───── Dataset extract ─────
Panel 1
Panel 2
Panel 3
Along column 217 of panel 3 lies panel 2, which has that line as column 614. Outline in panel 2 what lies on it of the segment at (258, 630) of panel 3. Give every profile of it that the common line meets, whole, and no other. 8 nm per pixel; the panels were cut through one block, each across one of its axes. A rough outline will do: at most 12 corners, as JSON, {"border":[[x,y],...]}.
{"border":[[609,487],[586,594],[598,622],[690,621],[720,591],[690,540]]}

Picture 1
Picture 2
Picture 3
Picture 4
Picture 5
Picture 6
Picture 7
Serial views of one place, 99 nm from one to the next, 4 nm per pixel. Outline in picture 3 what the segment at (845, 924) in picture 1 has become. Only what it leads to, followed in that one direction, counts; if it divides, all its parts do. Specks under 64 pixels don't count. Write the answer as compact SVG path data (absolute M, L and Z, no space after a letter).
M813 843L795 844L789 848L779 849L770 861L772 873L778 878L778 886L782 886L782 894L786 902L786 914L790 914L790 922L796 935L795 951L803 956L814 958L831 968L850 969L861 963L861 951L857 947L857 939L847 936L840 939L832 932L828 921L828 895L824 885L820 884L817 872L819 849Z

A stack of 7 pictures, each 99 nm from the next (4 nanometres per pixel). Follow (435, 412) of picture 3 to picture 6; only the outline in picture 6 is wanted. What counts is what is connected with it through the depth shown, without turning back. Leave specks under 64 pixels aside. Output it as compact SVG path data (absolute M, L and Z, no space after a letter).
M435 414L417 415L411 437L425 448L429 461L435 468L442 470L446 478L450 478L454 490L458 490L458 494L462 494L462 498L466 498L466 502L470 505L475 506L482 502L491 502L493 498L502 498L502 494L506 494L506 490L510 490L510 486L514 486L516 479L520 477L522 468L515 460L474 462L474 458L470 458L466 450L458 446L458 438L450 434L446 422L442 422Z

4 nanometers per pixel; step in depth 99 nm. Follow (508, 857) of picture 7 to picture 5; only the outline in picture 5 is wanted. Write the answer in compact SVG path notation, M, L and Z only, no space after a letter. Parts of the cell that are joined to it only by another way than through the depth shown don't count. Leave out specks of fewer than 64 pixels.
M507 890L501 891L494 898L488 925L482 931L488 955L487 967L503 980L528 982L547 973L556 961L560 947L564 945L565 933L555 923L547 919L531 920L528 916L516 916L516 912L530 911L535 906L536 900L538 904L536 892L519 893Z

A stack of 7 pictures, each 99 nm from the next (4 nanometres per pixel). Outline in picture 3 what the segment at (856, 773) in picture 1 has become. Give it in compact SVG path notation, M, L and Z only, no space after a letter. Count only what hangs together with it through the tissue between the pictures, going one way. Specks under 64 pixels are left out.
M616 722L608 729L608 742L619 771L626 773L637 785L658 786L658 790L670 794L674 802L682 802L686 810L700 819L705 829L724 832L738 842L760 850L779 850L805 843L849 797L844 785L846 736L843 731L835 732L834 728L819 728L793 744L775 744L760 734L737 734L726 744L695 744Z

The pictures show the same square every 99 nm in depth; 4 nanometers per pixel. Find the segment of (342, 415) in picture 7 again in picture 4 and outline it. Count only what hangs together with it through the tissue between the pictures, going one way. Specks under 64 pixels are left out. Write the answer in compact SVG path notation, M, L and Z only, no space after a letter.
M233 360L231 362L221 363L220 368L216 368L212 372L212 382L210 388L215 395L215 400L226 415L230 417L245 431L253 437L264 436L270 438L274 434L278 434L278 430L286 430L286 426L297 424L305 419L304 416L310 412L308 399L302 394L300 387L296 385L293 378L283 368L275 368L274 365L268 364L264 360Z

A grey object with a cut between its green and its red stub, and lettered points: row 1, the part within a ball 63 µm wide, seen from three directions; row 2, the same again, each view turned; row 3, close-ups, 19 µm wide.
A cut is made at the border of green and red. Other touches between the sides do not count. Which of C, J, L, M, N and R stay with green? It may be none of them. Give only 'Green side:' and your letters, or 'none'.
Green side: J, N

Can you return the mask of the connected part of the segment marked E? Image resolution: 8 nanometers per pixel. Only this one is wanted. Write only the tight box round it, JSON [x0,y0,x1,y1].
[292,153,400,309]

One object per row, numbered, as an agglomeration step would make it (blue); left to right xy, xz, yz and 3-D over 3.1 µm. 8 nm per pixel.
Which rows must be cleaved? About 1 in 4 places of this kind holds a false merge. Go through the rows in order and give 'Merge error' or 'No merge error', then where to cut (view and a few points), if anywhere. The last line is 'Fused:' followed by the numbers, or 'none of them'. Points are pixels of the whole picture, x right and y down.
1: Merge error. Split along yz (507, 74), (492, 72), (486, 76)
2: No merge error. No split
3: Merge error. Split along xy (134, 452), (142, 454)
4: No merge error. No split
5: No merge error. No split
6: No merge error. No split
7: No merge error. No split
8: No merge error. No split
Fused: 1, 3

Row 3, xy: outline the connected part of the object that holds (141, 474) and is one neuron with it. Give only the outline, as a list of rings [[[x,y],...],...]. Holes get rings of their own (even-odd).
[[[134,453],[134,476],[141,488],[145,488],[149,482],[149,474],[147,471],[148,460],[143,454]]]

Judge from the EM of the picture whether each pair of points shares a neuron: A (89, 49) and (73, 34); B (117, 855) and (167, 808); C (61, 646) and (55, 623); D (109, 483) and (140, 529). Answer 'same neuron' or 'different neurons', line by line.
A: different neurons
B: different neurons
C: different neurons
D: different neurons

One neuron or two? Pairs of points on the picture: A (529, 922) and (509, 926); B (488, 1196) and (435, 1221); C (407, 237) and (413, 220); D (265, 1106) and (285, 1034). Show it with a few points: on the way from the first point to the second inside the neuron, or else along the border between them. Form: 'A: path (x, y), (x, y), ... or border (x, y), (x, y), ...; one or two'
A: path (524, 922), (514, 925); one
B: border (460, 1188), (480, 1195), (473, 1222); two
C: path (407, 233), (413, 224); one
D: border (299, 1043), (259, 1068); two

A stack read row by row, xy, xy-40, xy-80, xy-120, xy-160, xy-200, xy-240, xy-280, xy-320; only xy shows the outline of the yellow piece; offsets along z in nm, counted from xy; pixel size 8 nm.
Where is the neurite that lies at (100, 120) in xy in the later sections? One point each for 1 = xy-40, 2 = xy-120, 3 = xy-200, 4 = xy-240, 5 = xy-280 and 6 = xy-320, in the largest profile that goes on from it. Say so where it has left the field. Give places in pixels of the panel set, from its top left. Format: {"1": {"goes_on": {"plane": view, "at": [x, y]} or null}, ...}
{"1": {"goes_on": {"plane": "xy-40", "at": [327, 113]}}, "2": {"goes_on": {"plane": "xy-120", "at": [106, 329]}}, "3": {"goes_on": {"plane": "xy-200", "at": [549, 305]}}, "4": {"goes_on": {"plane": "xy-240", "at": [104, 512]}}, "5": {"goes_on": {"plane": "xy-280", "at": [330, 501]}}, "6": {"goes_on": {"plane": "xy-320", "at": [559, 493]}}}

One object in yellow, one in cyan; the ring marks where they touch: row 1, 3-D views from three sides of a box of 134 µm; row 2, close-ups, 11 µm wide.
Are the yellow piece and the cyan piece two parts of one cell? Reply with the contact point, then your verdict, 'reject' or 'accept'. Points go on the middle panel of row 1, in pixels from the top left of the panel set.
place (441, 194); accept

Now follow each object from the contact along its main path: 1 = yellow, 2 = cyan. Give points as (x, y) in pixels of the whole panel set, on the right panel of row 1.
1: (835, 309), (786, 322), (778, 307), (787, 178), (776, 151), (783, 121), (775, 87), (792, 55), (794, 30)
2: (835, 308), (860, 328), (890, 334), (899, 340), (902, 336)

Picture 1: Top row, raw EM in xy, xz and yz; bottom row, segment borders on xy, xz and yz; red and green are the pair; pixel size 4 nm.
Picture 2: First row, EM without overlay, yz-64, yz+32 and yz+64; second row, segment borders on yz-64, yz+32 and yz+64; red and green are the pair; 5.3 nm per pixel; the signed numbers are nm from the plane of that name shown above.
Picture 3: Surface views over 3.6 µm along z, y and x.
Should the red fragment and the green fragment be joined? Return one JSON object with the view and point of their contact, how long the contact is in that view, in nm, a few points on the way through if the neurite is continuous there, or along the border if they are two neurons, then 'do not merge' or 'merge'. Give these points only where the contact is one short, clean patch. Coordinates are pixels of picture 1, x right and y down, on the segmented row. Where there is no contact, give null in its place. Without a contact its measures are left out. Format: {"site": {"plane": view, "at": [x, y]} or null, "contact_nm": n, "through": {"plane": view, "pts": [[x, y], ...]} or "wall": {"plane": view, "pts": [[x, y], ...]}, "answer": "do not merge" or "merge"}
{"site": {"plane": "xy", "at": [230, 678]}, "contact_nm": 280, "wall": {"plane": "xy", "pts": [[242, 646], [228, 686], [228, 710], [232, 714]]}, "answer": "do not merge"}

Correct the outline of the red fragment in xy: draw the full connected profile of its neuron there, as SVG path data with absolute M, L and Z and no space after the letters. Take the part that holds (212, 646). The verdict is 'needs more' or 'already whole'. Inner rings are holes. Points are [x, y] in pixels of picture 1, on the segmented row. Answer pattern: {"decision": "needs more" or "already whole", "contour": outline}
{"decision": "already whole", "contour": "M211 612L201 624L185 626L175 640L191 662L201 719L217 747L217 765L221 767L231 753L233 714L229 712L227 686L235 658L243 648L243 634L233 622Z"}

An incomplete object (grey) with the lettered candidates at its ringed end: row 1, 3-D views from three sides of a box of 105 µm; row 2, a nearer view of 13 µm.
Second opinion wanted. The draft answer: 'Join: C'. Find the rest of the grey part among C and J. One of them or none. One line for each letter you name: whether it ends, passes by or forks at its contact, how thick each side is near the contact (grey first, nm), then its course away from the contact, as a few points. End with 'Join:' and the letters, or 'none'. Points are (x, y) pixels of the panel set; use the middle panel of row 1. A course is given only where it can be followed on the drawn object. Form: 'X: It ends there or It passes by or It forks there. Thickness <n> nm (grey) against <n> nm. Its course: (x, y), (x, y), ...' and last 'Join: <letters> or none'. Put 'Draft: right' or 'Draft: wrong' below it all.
─────
What the task asks
The answer must be one number: how many lines in the material above contain the word "close".

Your response
2